Robertson State Prison
Leonard Goldberg sat in his prison bed, eyes wide open, staring straight ahead. He’d been that way for the best part of nine solid hours. He hadn’t slept a single minute.
He got up and brushed his teeth for the third time, sat at the makeshift desk in his cell and stared at it. It looked so different. He had torn nearly everything he couldn’t take with him into small strips and flushed them down the stainless steel toilet. Notes, letters, postcards, photos torn from magazines, all gone. For the first time in years, his desk was neat and clean.
Goldberg stood and paced. The nervous energy was bubbling out of him. He wanted to run, shout, throw something. But he couldn’t. It could all be a joke. A horrible, cruel joke.
This guy calling himself The Commissioner could just be some sort of hacker with a particularly sadistic sense of humor.

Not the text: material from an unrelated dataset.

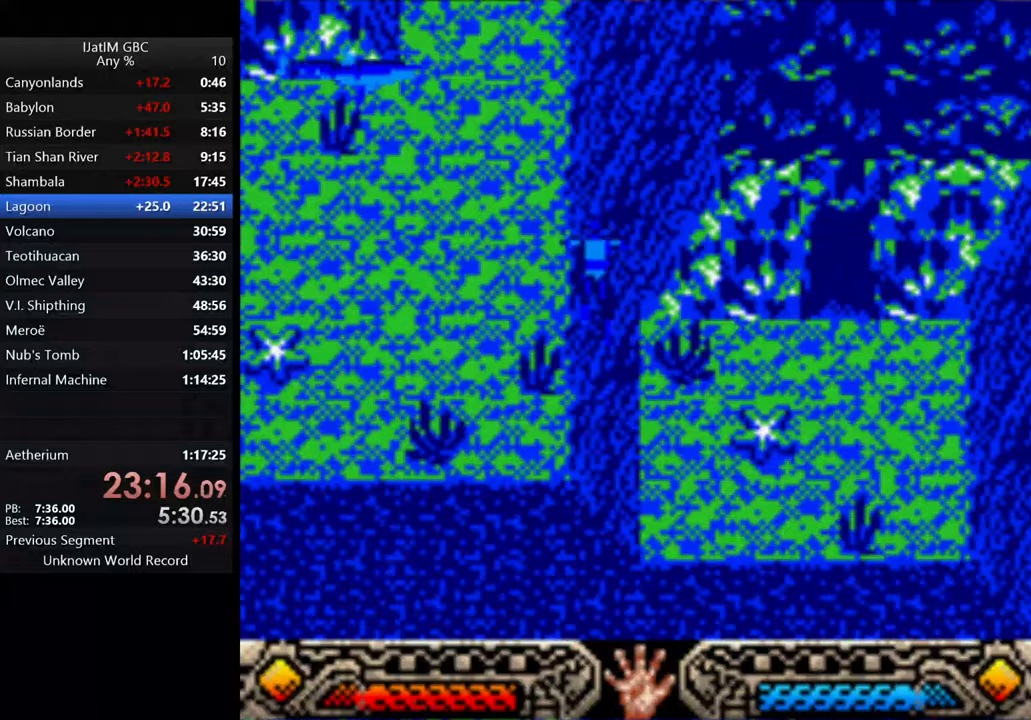
{"buttons": [], "left_stick": "up-left", "right_stick": "center", "events": [[300, "left_stick", "up-left"]]}
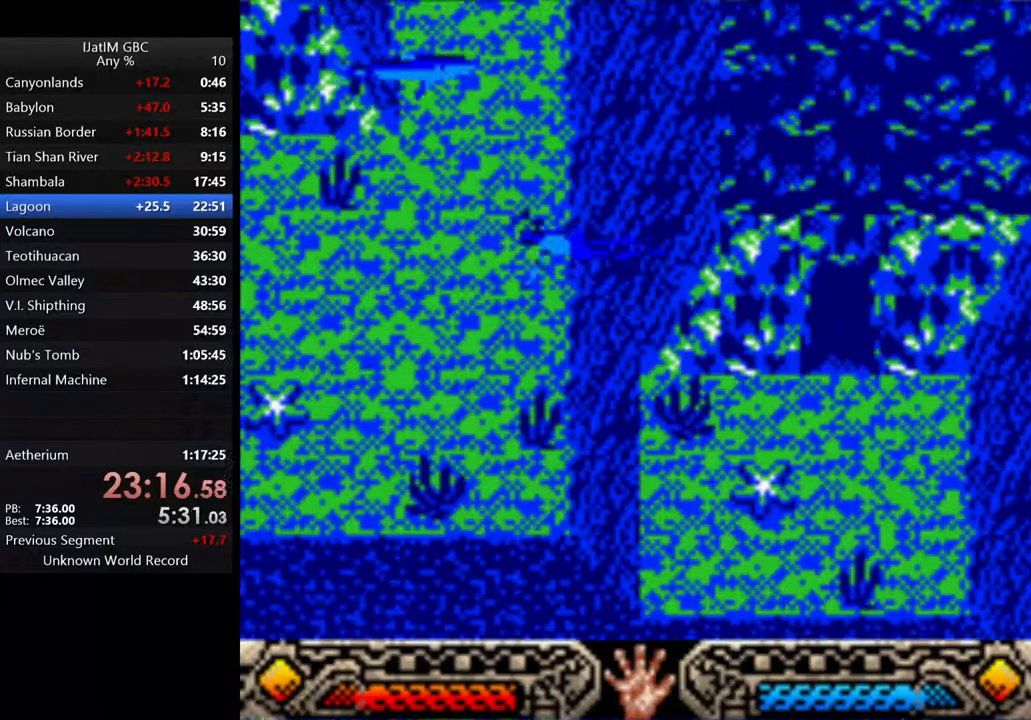
{"buttons": [], "left_stick": "up-left", "right_stick": "center", "events": []}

The message he’d received late last night had shocked him to his very core. Deborah Nahler dead? The f*cking bitch who had put him away for life?
It had to be true. He’d found the news story online. Still, it was beyond his wildest imagination. He’d practically jazzed in his pants. He’d fantasized about killing that vicious cunt, along with Wallace Mack. Those two had worked together to put him here. They’d probably been f*cking each other, laughing about their evil plans for poor little Leonard Goldberg. Well, the Nailer had been nailed. Yeah!
And then the message had gone on to give him instructions for getting out of the prison the very next morning! Goldberg thought that might be a joke, and a highly cruel one at that. Somehow, though, he didn’t think the man who had defeated the prison’s security software, initiated contact with him, and given him the tools to get out of prison once and for all, wouldn’t go through all of that for a joke.
The man who called himself the Commissioner just didn’t seem the type.
The door to Goldberg’s cell slammed open and he glanced at the clock. 6 o’clock on the nose. He walked out the door and it took every fiber in his being not to pause and look back at the little shithole that had been his home for the past seven years. Give it the finger, scream with incoherent rage at what it had done to him.
Instead, he walked straight and purposefully toward the laundry area where his job duties for the day typically began. But today he walked past the industrial-sized washers and dryers, down a small hall, to another hall where a guard stood waiting by a door.
Instantly, Goldberg knew the Commissioner had gotten to the guard. Goldberg glanced at the man, saw the dark circles under his eyes, the thinly concealed fury visible in his clenched jaw.
Goldberg watched as the guard swiped a key card through a slot and the heavy steel door swung open. The guard pulled a laundry cart out from behind the door, pushed it down the dim hallway. When they turned a corner, he turned to Goldberg.
“Get in,” he said.
Goldberg vaulted into the laundry cart and was soon covered in sheets and towels.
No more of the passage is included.